1 Soweit der Antragsgegner mit Schreiben vom 7. Mai 2025 ausführt, hinsichtlich des Protokolls sei anzumerken, dass der Satz "Der Vorsitzende trug den wesentlichen Akteninhalt vor." falsch sei, in das Protokoll habe der Vorsitzende diktiert "Der Vorsitzende erstattet den Sachbericht.", ist dieses Vorbringen gemäß § 66 Abs. 1 Satz 1 DRiG, § 105 VwGO, § 164 Abs. 1 ZPO als Antrag auf Berichtigung des Protokolls der mündlichen Verhandlung vom 24. April 2025 zu behandeln.
2 Der Antrag ist unbegründet.
3 Über den Berichtigungsantrag entscheidet entsprechend § 66 Abs. 1 Satz 1 DRiG, § 105 VwGO, § 164 Abs. 3 Satz 2 ZPO nicht der Senat in seiner Gesamtheit, sondern der Vorsitzende allein; der Urkundsbeamte der Geschäftsstelle wirkt nur mit, wenn dem Antrag - wie hier nicht - entsprochen wird (BGH, Beschluss vom 4. Juli 2022 - RiZ 2/16, juris Rn. 1 mwN).

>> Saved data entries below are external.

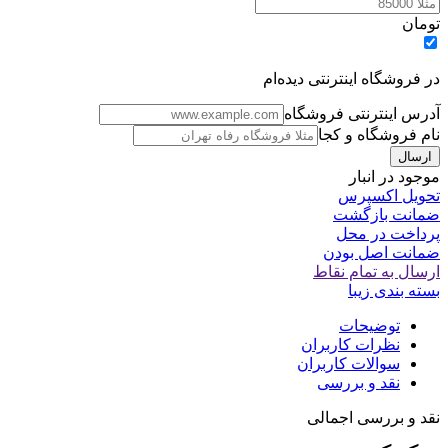
تومان
در فروشگاه اینترنتی دیده‌ام
آدرس اینترنتی فروشگاه
نام فروشگاه و کجا
موجود در انبار
تحویل اکسپرس
ضمانت بازگشت
پرداخت در محل
ضمانت اصل بودن
ارسال به تمام نقاط
بسته بندی زیبا
توضیحات
نظرات کاربران
سوالات کاربران
نقد و بررسی
نقد و بررسی اجمالی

4 Das Protokoll der mündlichen Verhandlung vom 24. April 2025 ist nicht unrichtig. Der Vorsitzende hat zu Beginn der mündlichen Verhandlung - dem Gesetz (§ 66 Abs. 1 Satz 1 DRiG, § 103 Abs. 2 VwGO) entsprechend - den wesentlichen Inhalt der Akten vorgetragen. Dieser Vorgang ist so vom Protokollführer - zutreffend - in die Niederschrift aufgenommen worden. Veranlassung, stattdessen "Der Vorsitzende erstattet den Sachbericht." zu formulieren, besteht schon deshalb nicht, weil der Vorsitzende diesen Satz nicht, anders als im Schreiben vom 7. Mai 2025 dargestellt, in das Protokoll diktiert hat.